Олив Гримуит продолжала жить в Олив Уэллвуд — не в последнюю очередь благодаря присутствию Виолетты Гримуит, которая в то роковое время была еще мала, но все равно ощущала тягу корней, хотела вспоминать, могла вдруг ни с того ни с сего спросить: «А ты помнишь хлеб с мясным соком по воскресеньям? Помнишь, как мы смазывали салом шахтерские сапоги?»
Но не Виолетта, а одна только Олив, когда не удавалось этого избежать, вспоминала Питера и Пити, Люси и Дору. Во всяком случае, Олив так думала.

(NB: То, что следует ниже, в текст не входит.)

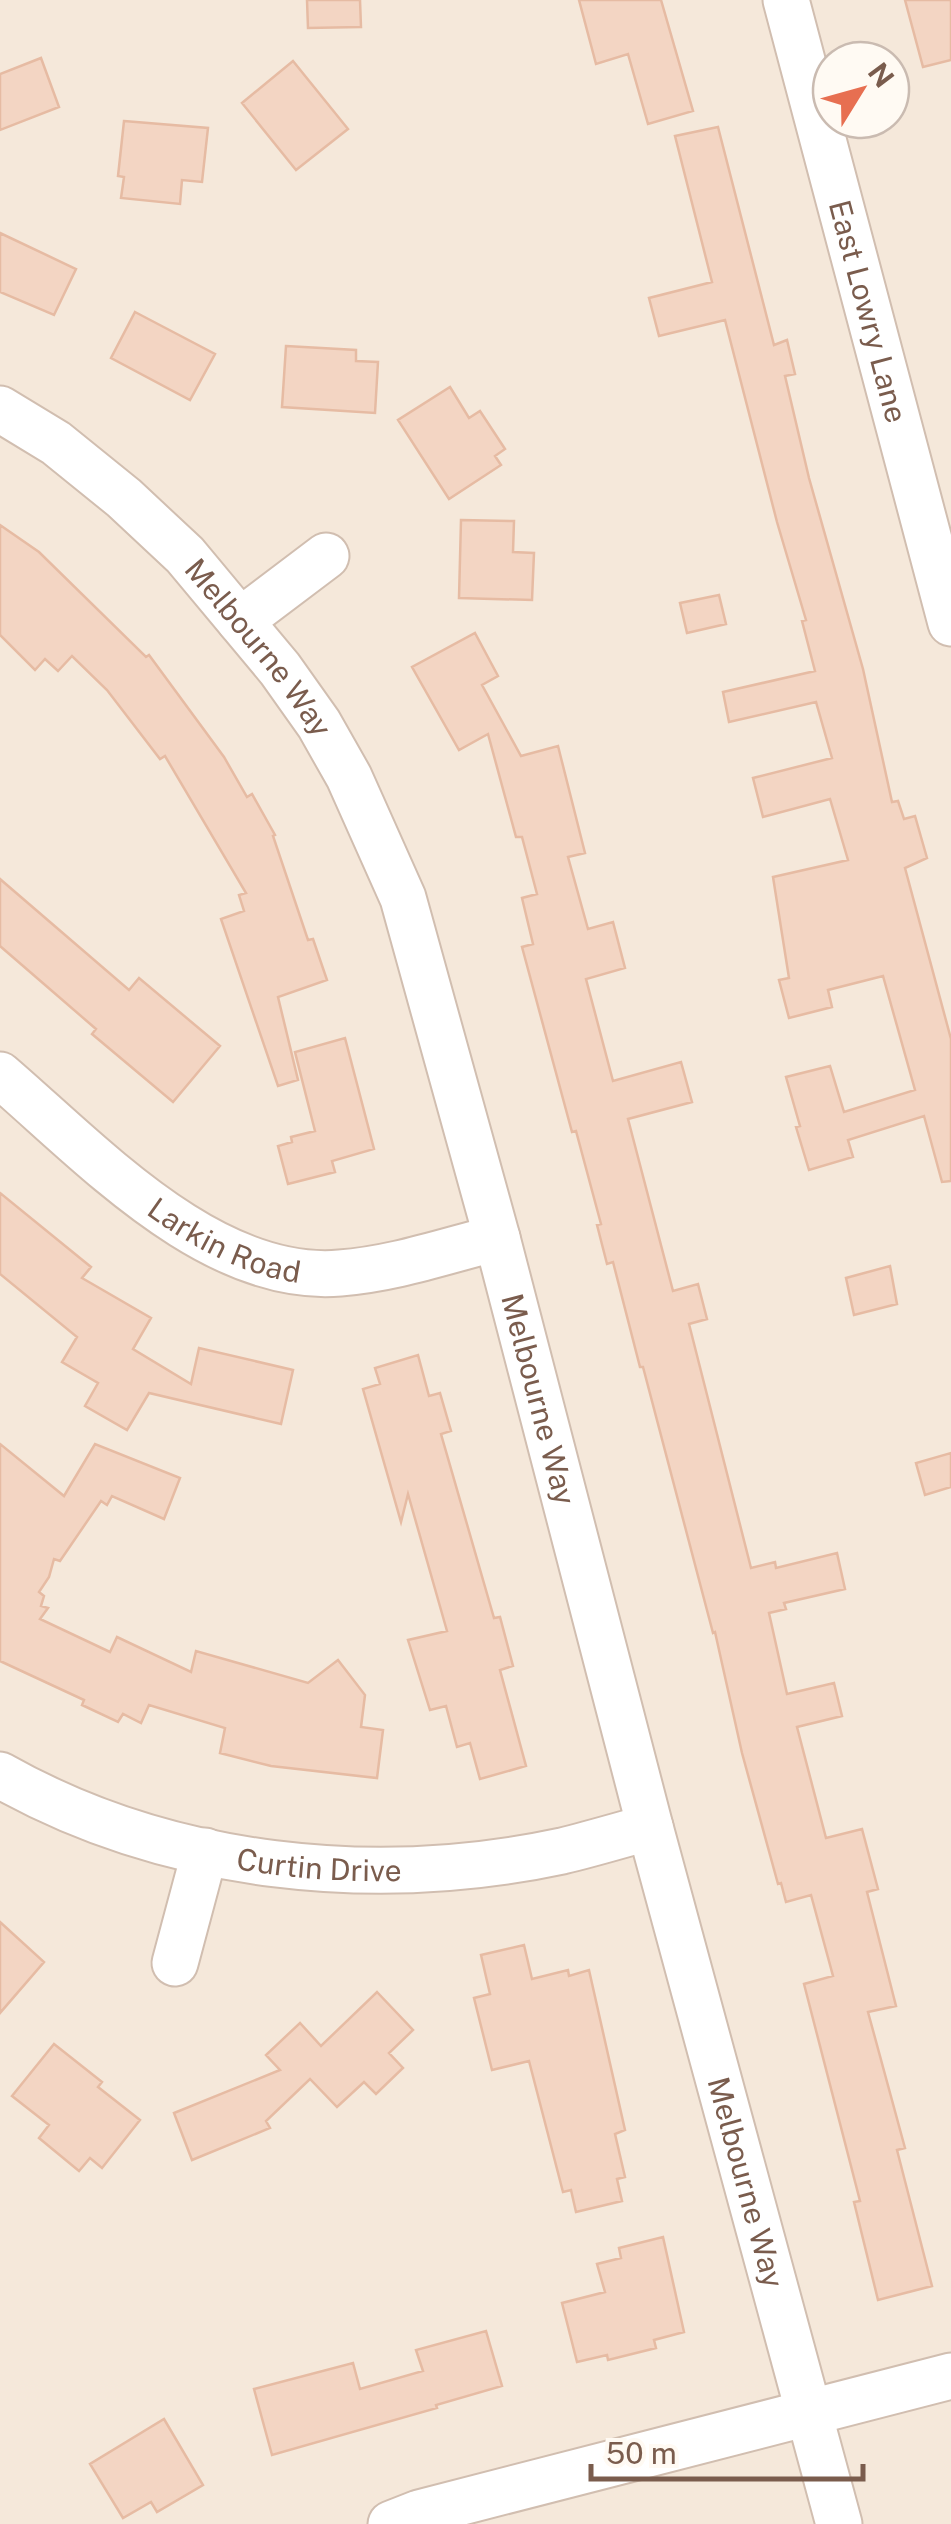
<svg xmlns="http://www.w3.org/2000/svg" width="951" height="2524" font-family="'Public Sans',sans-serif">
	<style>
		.residential { fill: #f5e8da; fill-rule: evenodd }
		.building { fill: #f3d5c3; stroke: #e6bba3; stroke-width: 2.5 }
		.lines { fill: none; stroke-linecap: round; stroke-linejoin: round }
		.minor-casing { stroke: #d1beb0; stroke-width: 49 }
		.minor { stroke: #fff; stroke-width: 45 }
		.labels { text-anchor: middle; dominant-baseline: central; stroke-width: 8; stroke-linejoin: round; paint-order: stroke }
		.street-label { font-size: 30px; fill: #7a5c4d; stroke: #fffaf3 }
	</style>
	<rect width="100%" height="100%" fill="#fdf6ec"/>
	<path class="residential" d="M 0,0 L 951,0 L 951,2524 L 0,2524 ZM 831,60 L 891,60 L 891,120 L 831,120 Z"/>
	<path class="building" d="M 307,0 L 360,0 L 361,27 L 308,28 Z
		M 579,0 L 661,0 L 693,111 L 648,124 L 628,54 L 596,64 Z
		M 905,0 L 951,0 L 951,60 L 923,67 Z
		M 41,58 L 59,107 L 0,130 L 0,74 Z
		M 293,61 L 348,129 L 296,170 L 242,103 Z
		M 124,121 L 208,128 L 202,182 L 182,180 L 180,204 L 121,198 L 124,177 L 118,176 Z
		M 718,127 L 774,345 L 787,340 L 795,374 L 785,376 L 809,478 L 863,669 L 892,802 L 898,801 L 904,819 L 915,816 L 927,858 L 905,868 L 951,1039 L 951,1181 L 942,1182 L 924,1116 L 848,1140 L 853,1157 L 809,1170 L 796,1127 L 800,1126 L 786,1077 L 830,1066 L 844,1112 L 915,1090 L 883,976 L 828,990 L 832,1007 L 789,1018 L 779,980 L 789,978 L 773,877 L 848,860 L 830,799 L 763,817 L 753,778 L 832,758 L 816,702 L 729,722 L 723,692 L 815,671 L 802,621 L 806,620 L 777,522 L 725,320 L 659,336 L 649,298 L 712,282 L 675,136 Z
		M 0,233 L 76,269 L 54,315 L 0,292 Z
		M 135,312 L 215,354 L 190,400 L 111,358 Z
		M 286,346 L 356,350 L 356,361 L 378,362 L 375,413 L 282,407 Z
		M 450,387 L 469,418 L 480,411 L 505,449 L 495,456 L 501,465 L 449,499 L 398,420 Z
		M 461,520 L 514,521 L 513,552 L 534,553 L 532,600 L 459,598 Z
		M 0,525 L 39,552 L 146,657 L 149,655 L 224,757 L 247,797 L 252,794 L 275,835 L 273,836 L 308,940 L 313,939 L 327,980 L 278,997 L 298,1080 L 278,1086 L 221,919 L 244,911 L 239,895 L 246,893 L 165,756 L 160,759 L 107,690 L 72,656 L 58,671 L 45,659 L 35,670 L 0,635 Z
		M 719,595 L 726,624 L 687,633 L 680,603 Z
		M 475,633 L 498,676 L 482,685 L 521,756 L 558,746 L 585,853 L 568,857 L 588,929 L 613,922 L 625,968 L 586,979 L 613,1081 L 681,1062 L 692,1102 L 628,1119 L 673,1291 L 698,1284 L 707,1319 L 689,1324 L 751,1568 L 775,1562 L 776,1568 L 837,1553 L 845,1589 L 784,1603 L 786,1609 L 769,1613 L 787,1694 L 834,1683 L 842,1716 L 797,1727 L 826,1838 L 862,1829 L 878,1889 L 867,1892 L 896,2006 L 868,2012 L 905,2148 L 897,2150 L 932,2286 L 878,2300 L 854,2202 L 860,2201 L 804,1984 L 833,1976 L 811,1895 L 786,1902 L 781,1883 L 778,1884 L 742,1753 L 715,1632 L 713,1633 L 643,1367 L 640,1367 L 613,1262 L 607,1264 L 597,1225 L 601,1224 L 576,1131 L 572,1132 L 522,947 L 533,944 L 522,898 L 537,894 L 522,837 L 516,837 L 488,734 L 459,750 L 412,667 Z
		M 0,879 L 129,990 L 139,978 L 220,1046 L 173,1102 L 92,1034 L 96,1029 L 0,946 Z
		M 345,1038 L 374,1149 L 332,1161 L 335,1172 L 288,1184 L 278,1146 L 292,1142 L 291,1137 L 315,1131 L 295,1052 Z
		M 0,1193 L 91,1267 L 82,1278 L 151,1318 L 133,1349 L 191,1384 L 199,1348 L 293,1370 L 281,1424 L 149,1393 L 127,1430 L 85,1406 L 98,1383 L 62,1362 L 77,1337 L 0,1274 Z
		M 890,1266 L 897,1304 L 854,1315 L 846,1278 Z
		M 418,1355 L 429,1396 L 440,1393 L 451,1431 L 441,1434 L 494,1618 L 500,1617 L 513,1666 L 500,1670 L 526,1766 L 480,1779 L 470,1743 L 457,1747 L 446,1706 L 430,1710 L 408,1640 L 447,1631 L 408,1494 L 401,1522 L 363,1389 L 380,1384 L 375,1368 Z
		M 0,1444 L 64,1496 L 95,1444 L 180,1478 L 164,1519 L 112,1496 L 107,1505 L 101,1501 L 60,1561 L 54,1559 L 49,1577 L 39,1592 L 44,1596 L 41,1606 L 48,1608 L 40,1619 L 110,1652 L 117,1637 L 191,1672 L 196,1651 L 308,1683 L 338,1660 L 365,1695 L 361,1727 L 383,1730 L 377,1778 L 271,1766 L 220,1753 L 225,1728 L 149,1705 L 141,1723 L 123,1714 L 118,1722 L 82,1705 L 84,1700 L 0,1661 Z
		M 951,1453 L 951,1487 L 925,1495 L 916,1463 Z
		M 0,1922 L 44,1962 L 0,2013 Z
		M 524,1945 L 532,1979 L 568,1970 L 569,1976 L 589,1970 L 625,2130 L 615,2134 L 625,2177 L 617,2179 L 622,2201 L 576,2212 L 571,2190 L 563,2192 L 529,2061 L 492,2070 L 474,1998 L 490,1994 L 481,1955 Z
		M 377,1992 L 413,2030 L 389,2053 L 403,2068 L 376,2094 L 364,2082 L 337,2107 L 310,2079 L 266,2121 L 270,2128 L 192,2160 L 174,2113 L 280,2070 L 266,2055 L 300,2023 L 321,2046 Z
		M 54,2044 L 102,2082 L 98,2087 L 140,2120 L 102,2168 L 90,2158 L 79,2171 L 39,2138 L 49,2125 L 12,2096 Z
		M 663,2237 L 684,2332 L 654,2340 L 656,2348 L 608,2360 L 607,2355 L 577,2362 L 562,2303 L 605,2292 L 597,2264 L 621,2258 L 619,2248 Z
		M 486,2331 L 502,2386 L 436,2405 L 437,2408 L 272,2455 L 254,2389 L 353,2363 L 360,2389 L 423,2371 L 416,2350 Z
		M 164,2419 L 203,2485 L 157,2512 L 151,2502 L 123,2518 L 90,2464 Z"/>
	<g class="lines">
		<g class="minor-casing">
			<g id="minor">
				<path id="s1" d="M 786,0 L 951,623"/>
				<path id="s2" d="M 0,409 L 56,443 L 124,498 L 185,555 L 280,669 L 319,724 L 349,777 L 403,898 L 497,1238 L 650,1827 L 839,2524"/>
				<path d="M 240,621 L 326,556"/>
				<path id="s3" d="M 0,1075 C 91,1153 211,1284 340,1273 C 394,1269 445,1251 497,1238"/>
				<path id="s4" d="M 0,1775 C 168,1870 375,1891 562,1851 C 591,1844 621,1835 650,1827"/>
				<path d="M 175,1963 L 205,1851"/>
				<path d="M 391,2524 L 419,2513 L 951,2376"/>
			</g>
		</g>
		<use href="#minor" class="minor"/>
	</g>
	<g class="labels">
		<g class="street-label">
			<text stroke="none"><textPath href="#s1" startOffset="322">East Lowry Lane</textPath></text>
			<text stroke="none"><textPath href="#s2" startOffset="355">Melbourne Way</textPath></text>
			<text stroke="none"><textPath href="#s3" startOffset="282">Larkin Road</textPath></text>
			<text stroke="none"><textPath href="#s2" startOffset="1165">Melbourne Way</textPath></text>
			<text stroke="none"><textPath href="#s4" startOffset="335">Curtin Drive</textPath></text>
			<text stroke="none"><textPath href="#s2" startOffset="1975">Melbourne Way</textPath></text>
		</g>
	</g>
	<g transform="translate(861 90) rotate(53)"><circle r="48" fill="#fffaf3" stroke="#cabbb1" stroke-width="2.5"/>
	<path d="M0-8L18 38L0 25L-18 38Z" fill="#e76f51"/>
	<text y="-15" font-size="28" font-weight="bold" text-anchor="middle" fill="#7a5c4d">N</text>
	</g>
	<path d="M591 2464v15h272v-15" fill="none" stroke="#7a5c4d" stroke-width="5"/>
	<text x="606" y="2464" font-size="30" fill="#7a5c4d" stroke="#fffaf3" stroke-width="8" paint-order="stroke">50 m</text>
</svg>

Сказки рассказывала не Люси — она учила детей читать и пыталась привить им хорошие манеры. Сказочником был Питер. Он возвращался домой к чаю — одежда задубела и черна от угольной пыли, глаза и губы красные на черном от угля лице, ногти обломаны, и в них навеки въелась чернота. Отмывшись, он сажал Олив на колени и рассказывал ей про подземный мир. Про его живых обитателей — пони с мягкими носами, таскающих вагонетки с углем по туннелям, про мышей и крыс, которые заскакивали в торбы к пони и выскакивали оттуда, которые могли сожрать обед из «тормозка» неосторожного шахтера или его свечи. Он рассказывал про ярко-желтых канареек, дрожащих и скачущих на жердочке в клетке. Живая система сигнализации. Если канарейка вдруг падала замертво, это значило, что приближается один из невидимых ужасов — удушливый газ, белый газ, гремучий газ. Газы испускал уголь, чей глубокий сон тревожили молотами и кирками шахтеры или обвалами — крепи забоя. Ибо уголь, как объяснил дочери Питер Гримуит, некогда был живыми лесами — там росли папоротники, высокие, как деревья, и орляки со стволами толще бочонка, там ползали твари, чешуйчатые, как змеи. И все они сплющились, ушли в древнюю грязь. В угле попадались призраки листьев миллионолетней давности, очертания тридцатифутовых стрекоз, отпечатки лап исполинских ящериц. Сильнее всего удивляло то, что смерть этих растений была как бы отсрочена. Испарения в шахте — это газы, продукт прерванного разложения. Питер перечислял дочери имена мертвых растений, которые сейчас шипели и вспыхивали в очаге на кухне. Лепидодендрон, сигиллярия. Он объяснил, как по-научному называются «испарения», то есть газы. Удушливый газ — в нем быстро задыхаешься. Угарный газ — он подкрадывается, если можно так выразиться, мирно, он пахнет фиалками и другими цветами. И метан — «Это, Олив, который выходит из задницы у коров», — гремучий газ. Шахтеры рассказывали про крыс, которые, украв еще тлеющую свечу, вызывали страшные взрывы. «Попробуй, Олив, как-нибудь поднести спичку к коровьей заднице», — сказал Питер, а Люси оборвала его: «Придержи язык, негоже такое говорить девочкам».